* _Exercise aim_:
Using the listing below, set down exactly the lines starting at the line that contains "This refers to one-to-one" and ending at the line that contains "### Security", both included, and no others.
Source material: Begin
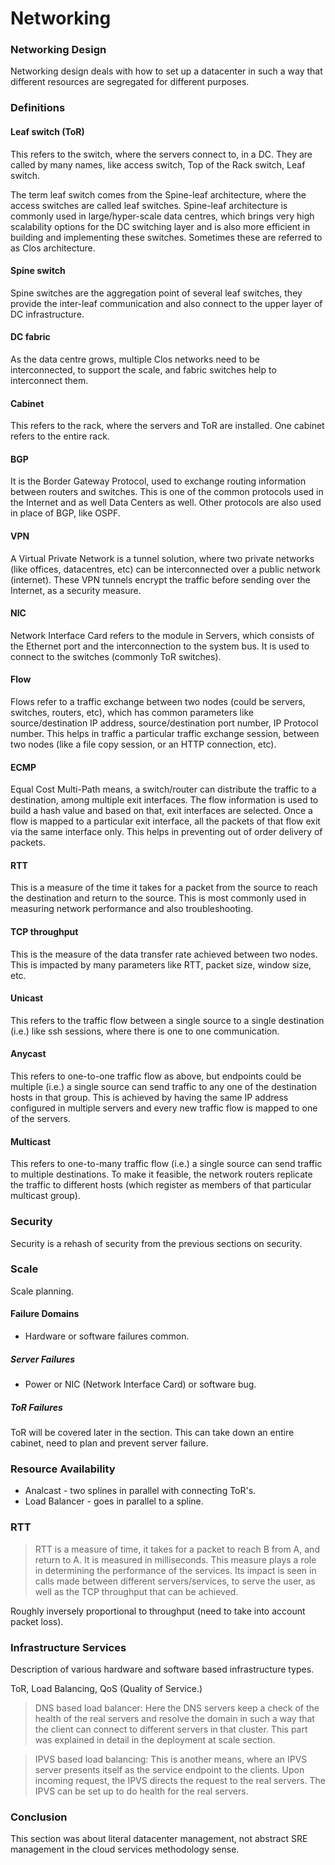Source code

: # Networking

### Networking Design

Networking design deals with how to set up a datacenter in such a way that different resources are segregated for different purposes.

### Definitions

#### Leaf switch (ToR)

This refers to the switch, where the servers connect to, in a DC. They are called by many names, like access switch, Top of the Rack switch, Leaf switch.

The term leaf switch comes from the Spine-leaf architecture, where the access switches are called leaf switches. Spine-leaf architecture is commonly used in large/hyper-scale data centres, which brings very high scalability options for the DC switching layer and is also more efficient in building and implementing these switches. Sometimes these are referred to as Clos architecture.

#### Spine switch

Spine switches are the aggregation point of several leaf switches, they provide the inter-leaf communication and also connect to the upper layer of DC infrastructure.

#### DC fabric

As the data centre grows, multiple Clos networks need to be interconnected, to support the scale, and fabric switches help to interconnect them.

#### Cabinet

This refers to the rack, where the servers and ToR are installed. One cabinet refers to the entire rack.

#### BGP

It is the Border Gateway Protocol, used to exchange routing information between routers and switches. This is one of the common protocols used in the Internet and as well Data Centers as well. Other protocols are also used in place of BGP, like OSPF.

#### VPN

A Virtual Private Network is a tunnel solution, where two private networks (like offices, datacentres, etc) can be interconnected over a public network (internet). These VPN tunnels encrypt the traffic before sending over the Internet, as a security measure.

#### NIC

Network Interface Card refers to the module in Servers, which consists of the Ethernet port and the interconnection to the system bus. It is used to connect to the switches (commonly ToR switches).

#### Flow

Flows refer to a traffic exchange between two nodes (could be servers, switches, routers, etc), which has common parameters like source/destination IP address, source/destination port number, IP Protocol number. This helps in traffic a particular traffic exchange session, between two nodes (like a file copy session, or an HTTP connection, etc).

#### ECMP

Equal Cost Multi-Path means, a switch/router can distribute the traffic to a destination, among multiple exit interfaces. The flow information is used to build a hash value and based on that, exit interfaces are selected. Once a flow is mapped to a particular exit interface, all the packets of that flow exit via the same interface only. This helps in preventing out of order delivery of packets.

#### RTT

This is a measure of the time it takes for a packet from the source to reach the destination and return to the source. This is most commonly used in measuring network performance and also troubleshooting.

#### TCP throughput

This is the measure of the data transfer rate achieved between two nodes. This is impacted by many parameters like RTT, packet size, window size, etc.

#### Unicast

This refers to the traffic flow between a single source to a single destination (i.e.) like ssh sessions, where there is one to one communication.

#### Anycast

This refers to one-to-one traffic flow as above, but endpoints could be multiple (i.e.) a single source can send traffic to any one of the destination hosts in that group. This is achieved by having the same IP address configured in multiple servers and every new traffic flow is mapped to one of the servers.

#### Multicast

This refers to one-to-many traffic flow (i.e.) a single source can send traffic to multiple destinations. To make it feasible, the network routers replicate the traffic to different hosts (which register as members of that particular multicast group).

### Security

Security is a rehash of security from the previous sections on security.

### Scale

Scale planning.

#### Failure Domains

* Hardware or software failures common.
##### Server Failures

* Power or NIC (Network Interface Card) or software bug.

##### ToR Failures

ToR will be covered later in the section. This can take down an entire cabinet, need to plan and prevent server failure.

### Resource Availability

* Analcast - two splines in parallel with connecting ToR's.
* Load Balancer - goes in parallel to a spline.

### RTT

> RTT is a measure of time, it takes for a packet to reach B from A, and return to A. It is measured in milliseconds. This measure plays a role in determining the performance of the services. Its impact is seen in calls made between different servers/services, to serve the user, as well as the TCP throughput that can be achieved.

Roughly inversely proportional to throughput (need to take into account packet loss).

### Infrastructure Services

Description of various hardware and software based infrastructure types.

ToR, Load Balancing, QoS (Quality of Service.)

> DNS based load balancer: Here the DNS servers keep a check of the health of the real servers and resolve the domain in such a way that the client can connect to different servers in that cluster. This part was explained in detail in the deployment at scale section.

> IPVS based load balancing: This is another means, where an IPVS server presents itself as the service endpoint to the clients. Upon incoming request, the IPVS directs the request to the real servers. The IPVS can be set up to do health for the real servers.

### Conclusion

This section was about literal datacenter management, not abstract SRE management in the cloud services methodology sense.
Source material: End
* _Answer section_:
This refers to one-to-one traffic flow as above, but endpoints could be multiple (i.e.) a single source can send traffic to any one of the destination hosts in that group. This is achieved by having the same IP address configured in multiple servers and every new traffic flow is mapped to one of the servers.

#### Multicast

This refers to one-to-many traffic flow (i.e.) a single source can send traffic to multiple destinations. To make it feasible, the network routers replicate the traffic to different hosts (which register as members of that particular multicast group).

### Security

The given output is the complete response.